Immer neue Proteste in Griechenland

Demonstranten auf der Straße (Foto: dapd)
Tagtägliches Bild: Proteste in AthenBild: dapd

Parallel zu den Beratungen in Luxemburg gab es in Athen erneut Proteste. So blockierten Demonstranten die Eingänge zum Finanz- und Arbeitsministerium. Sie wollten nicht zu den Tausenden Bediensteten im Öffentlichen Dienst gehören, die im Zuge der zusätzlichen Sparmaßnahmen der Regierung Lohnkürzungen hinnehmen müssten, erklärten die Teilnehmer.

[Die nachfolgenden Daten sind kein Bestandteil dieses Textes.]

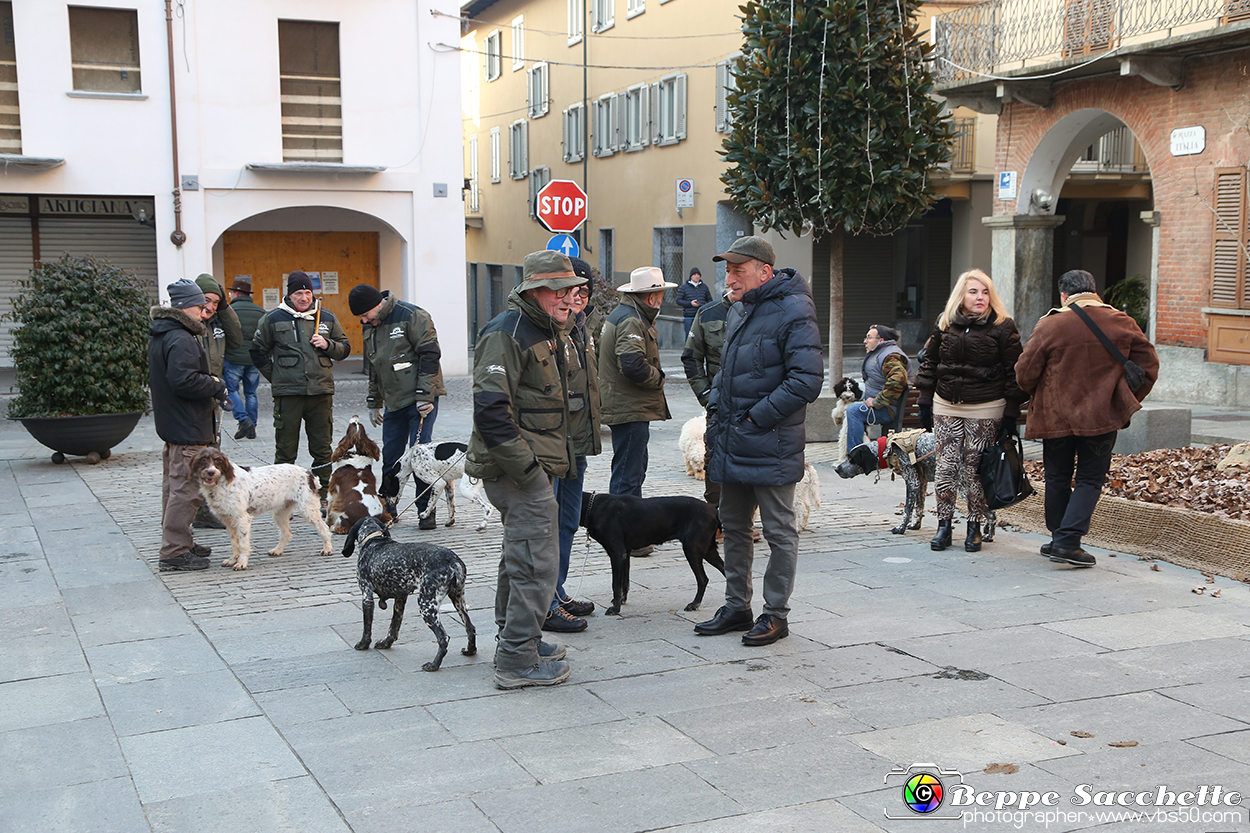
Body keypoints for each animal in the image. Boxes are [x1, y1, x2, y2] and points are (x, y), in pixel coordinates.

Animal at [188, 447, 335, 570]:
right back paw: (277, 550)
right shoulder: (228, 520)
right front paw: (232, 560)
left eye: (217, 460)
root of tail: (308, 473)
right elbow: (234, 543)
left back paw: (327, 549)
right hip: (281, 513)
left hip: (308, 509)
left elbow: (243, 544)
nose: (211, 472)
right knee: (287, 533)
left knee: (324, 528)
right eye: (203, 460)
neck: (221, 481)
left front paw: (241, 563)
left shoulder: (242, 518)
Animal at [342, 512, 477, 670]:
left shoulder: (366, 595)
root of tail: (453, 561)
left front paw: (363, 644)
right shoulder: (400, 598)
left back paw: (434, 665)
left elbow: (367, 626)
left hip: (426, 605)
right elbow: (394, 626)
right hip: (457, 598)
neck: (374, 540)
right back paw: (470, 650)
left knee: (443, 637)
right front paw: (386, 643)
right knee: (470, 627)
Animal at [577, 490, 725, 612]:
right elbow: (625, 581)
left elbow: (615, 584)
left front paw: (615, 608)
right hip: (708, 550)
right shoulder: (625, 553)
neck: (593, 507)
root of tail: (714, 511)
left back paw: (695, 604)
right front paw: (622, 600)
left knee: (703, 579)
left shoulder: (617, 553)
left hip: (692, 548)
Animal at [835, 427, 1000, 537]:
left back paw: (988, 535)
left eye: (851, 459)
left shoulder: (912, 482)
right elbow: (919, 508)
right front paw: (915, 525)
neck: (887, 449)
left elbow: (908, 509)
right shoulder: (921, 483)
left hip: (964, 488)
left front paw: (901, 528)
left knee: (991, 513)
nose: (837, 469)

Die Gewerkschaft PAME warf der Regierung in einer Mitteilung vor, sie habe sich der Reduzierung der Mindestlöhne und der Aufhebung von Tarifverträgen den Interessen der Wirtschaft gebeugt.

Flugausfälle am Mittwoch

Flugzeuge auf dem Athener Flughafen (Foto: dapd)
Für 24 Stunden soll der Flugverkehr bestreikt werdenBild: dapd

Auch der griechische Luftverkehr steht vor einem 24-Stunden-Stillstand: Wegen eines Fluglotsenstreiks werde es an diesem Mittwoch keine kommerziellen Flüge von und nach Griechenland geben, teilten die wichtigsten Fluglinien mit. Der Streik solle am Dienstag um 23.00 Uhr beginnen und am Mittwoch 23.00 Uhr enden. Hunderte Flüge müssen demnach ausfallen.

Die Fluglinien erklärten, sie wollten möglichst viele Passagiere auf Flüge nach dem Streik umbuchen. Flüge über Griechenland ohne Zwischenlandung sollten normal stattfinden, erklärte die Gewerkschaft der Fluglotsen.

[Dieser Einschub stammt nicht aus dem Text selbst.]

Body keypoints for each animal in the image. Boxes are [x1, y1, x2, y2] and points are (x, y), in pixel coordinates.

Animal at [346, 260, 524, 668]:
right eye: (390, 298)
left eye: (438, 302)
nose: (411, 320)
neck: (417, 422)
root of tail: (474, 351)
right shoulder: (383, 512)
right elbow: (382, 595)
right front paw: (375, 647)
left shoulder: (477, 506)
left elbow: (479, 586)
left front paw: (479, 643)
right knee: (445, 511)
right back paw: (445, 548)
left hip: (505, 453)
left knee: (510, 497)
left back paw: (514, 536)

Mindestlohn vor Abschaffung?

Empört sind auch die Angestellten des privaten Bereichs: Die Experten der sogenannten "Troika" aus EU-Kommission, Europäischer Zentralbank (EZB) und Internationalem Währungsfonds (IWF) sollen nach Informationen aus dem Arbeitsministerium jetzt fordern, dass der griechische Mindestlohn von netto 548 Euro abgeschafft wird.

Griechenland ist auf einen Notkredit der Euro-Staaten und des IWF angewiesen, um eine Staatspleite abzuwenden. Im Juli wurde dem Land zwar von seinen Europartnern und dem Internationalen Währungsfonds ein zweites Rettungspaket in Höhe von 109 Milliarden Euro gewährt. Von der Einschätzung der "Troika" machen die Euroländer die Freigabe der nächsten Hilfsrate abhängig.